Prenons un cas concret pour illustrer le propos:

Une victime d’un accident de la route à haute cinétique se retrouve tétraparésique, état qui nécessite un très long processus de rééducation en centre spécialisé.

Le médecin expert va appréhender sans peine les douleurs physiques, liées à l’accident, mais aussi aux soins (interventions, rééducation).

Il s’attache à rechercher, pour se conformer à la nomenclature, les souffrances morales d’une personne qui se trouve hospitalisée durant plusieurs mois, et qui souffre de se voir physiquement diminuée. Il se reporte au dossier médical dans lequel il trouve des prescriptions d’anxiolytiques et antidépresseurs.

Même sans pièces médicales, il admet logiquement un préjudice moral lié au handicap et au contexte d’hospitalisation.

Ceci lui permet de donner aux souffrances endurées une évaluation, fixée à x/7.

L’avocat de la victime doit alors intervenir si nécessaire pour confronter cette évaluation à des informations non médicales :

       La victime n’a eu de place que dans un centre de rééducation éloigné de 50km de son domicile et de sa famille ; Elle y a séjourné un an, sans recevoir des visites régulières.

       Durant son hospitalisation, sa fille a accouchée. Alors qu’elle était grand-mère pour la première fois, elle n’a pas pu accompagner sa fille avant la naissance. Elle n’a pas eu la joie d’être auprès d’elle à la maternité. Lorsqu’elle verra son petit fils, il aura un an.

Tels sont des éléments tout à fait objectifs et prouvables, qui démontrent à notre sens l’existence de souffrances morales spécifiques, propres à la victime, et qui doivent être prises en compte dans son indemnisation.

Finalement, tout le monde est d’accord, car c’est du bon sens.

Mais en pratique, le médecin expert se bornera à noter ces circonstances particulières et sera très réticent pour augmenter son évaluation initiale des souffrances endurées.

Il préfèrera souvent éluder la question en laissant le soin au régleur (l’assureur ou le juge) d’en tenir compte dans son évaluation.

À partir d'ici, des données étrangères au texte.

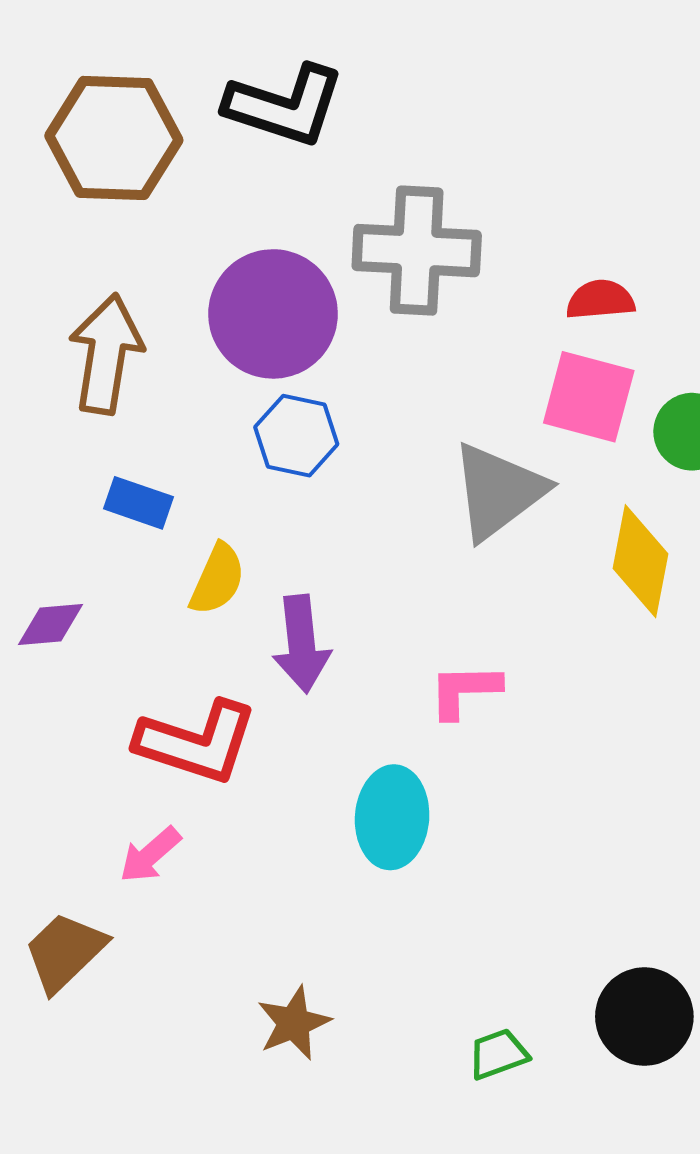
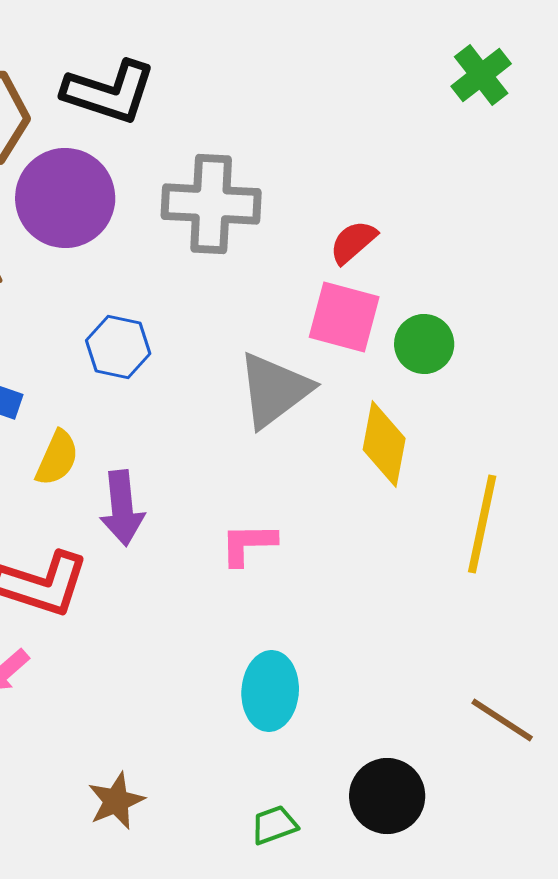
red semicircle: (600, 300) -> (353, 242), turned -36
purple circle: (273, 314) -> (65, 198), moved
cyan ellipse: (392, 817) -> (270, 691), moved

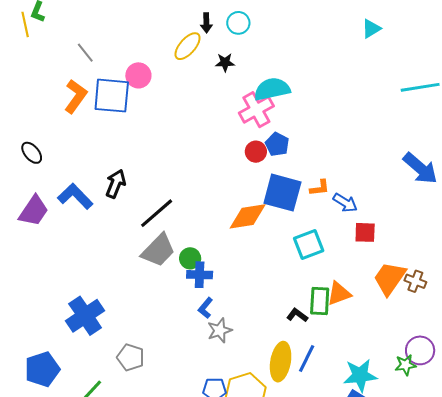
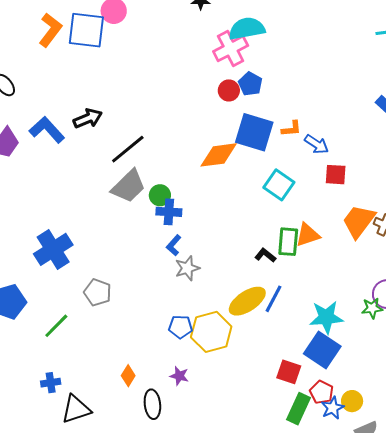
black arrow: (116, 184) -> (88, 118), turned 44
cyan square: (309, 244) -> (279, 185), turned -36
yellow ellipse: (281, 362) -> (247, 301), turned 45

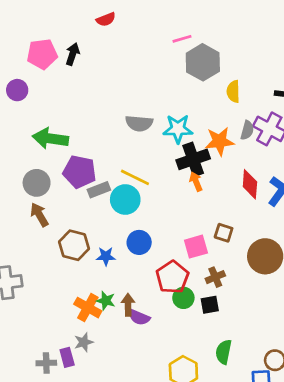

En clair, on continue comme avant, et pour les réclamations, rendez vous au guichet  «assureur » et « Tribunal ».

Malheureusement, au stade de l’évaluation chiffrée du préjudice, l’interlocuteur retiendra quant à lui le taux de souffrance endurées évalué par l’expert, en soulignant qu’il avait la mission d’inclure dans ce taux l’ensemble des composantes des « souffrances endurées » et que les doléances particulières issues du vécu de la victime ont donc déjà été prises en compte.

La nouvelle définition des souffrances endurées reste donc lettre morte dans bien des cas.

 

C’est à l’avocat qu’il revient d’en prendre conscience, et cela doit donc le convaincre de se rendre à l’expertise à chaque fois qu’il existe des spécificités situationnelles chez la victime, pour éviter une telle dérive.